DBB: I hope not. This is actually the place where I think something like even occasionally walking into a church or synagogue or mosque can help.

You don't necessarily have to be there every weekend. It is helpful when, at least once in a while, people walk inside the doors of a really good faith community and receive whatever kind of nourishment for your spiritual journey they can offer you. Go to a place where you trust people and just listen to whatever nugget of wisdom they might provide for your life. Receive whatever gift they want to give you, and let it wash over you and help shape you.

I think that's OK. I always encourage people to lighten up on themselves and let go of guilt. Just receive things from the church as gifts and from the world as gifts.

If you care about all of this stuff, if you're attentive or mindful about it, sooner or later you begin to develop a desire for meditation or prayer. That just comes. Go lightly in that direction.

DN: Would you describe your book as a call to action for faith communities?

DBB: I don't actually consider bringing new energy to the church as the primary call of the book. What I consider to be the primary call is reminding everyone that there is something incredibly sacred and beautiful about the world in which we live and the neighbors that we have.

The primary call is for us to do something about creating a world that is kinder toward other people and the environment.

The secondary call of the book is for faith communities to wake up to that reality, to say, "Oh, yeah. We are supposed to be kinder to our neighbor and nature. How can we make it clear to people who have given up on church or synagogue or mosque that we are passionate about the things they are passionate about?"
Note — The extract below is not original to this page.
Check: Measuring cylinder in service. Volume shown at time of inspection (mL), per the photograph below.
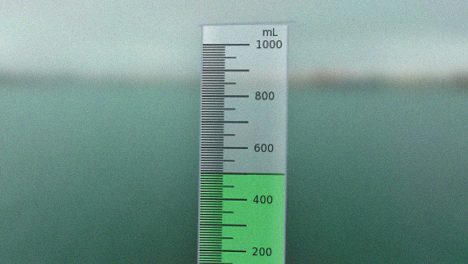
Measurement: 500 mL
What I would like to see churches do is really begin to open themselves up, to be in conversation with people who have left the church. I want churches to be able to listen to what's going on in the world around them.

But the primary piece of the book is for all of us to see God everywhere around us and then say, "Oh, my gosh. Nature is indeed the theater of the holy and my neighbor's face is a reflection of God. And that means something for the way that I am supposed to act as I make my way through my life."
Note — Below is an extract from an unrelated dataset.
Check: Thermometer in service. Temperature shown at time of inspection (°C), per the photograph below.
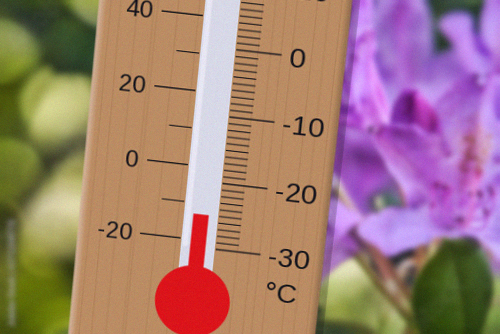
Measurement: -25 °C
DN: You conclude the book by addressing the value of awe. How can people nurture this emotion in their life?

DBB: Awe tends to show up where you least expect it. That's actually the problem, on occasion, with church and other religious communities. They claim to be in the "awe business," but then you go to church and people are mostly just talking about selling doughnuts to raise money for the Sunday School program. That's great stuff, but it's not particularly awe-inspiring.

When it comes to the idea of nurturing awe, the way that happens is we nurture a capacity in ourselves to see the world more deeply and to take that extra step to make connections that we normally would not make.

Almost every morning when I'm home, I walk along the Potomac River. I take that walk and my sense is that it's a beautiful day, and I'm ready for whatever is on this path.

But while I'm walking, there are all these people running passed me with headphones on, looking down at the road in front of them. There are bikers zipping by. People seem to be inside themselves and moving quickly through the landscape. They're not really noticing anything except that they're getting their exercise in.

I'm not opposed to that, but I think taking the extra moment before you begin an outdoor exercise to say, "This is not just about me on the bike. This is about the air in my face, the sunlight falling through the leaves of the trees, the beauty of the river." Sometimes that means stopping the bike.

That's what awe is like. Sometimes it shows up inside of a church building, and sometimes it shows up along the Potomac River. The reason it shows up is because you are ready for it. And that always involves the very simple practice of saying, "I will pay attention."

This interview has been edited for length and clarity.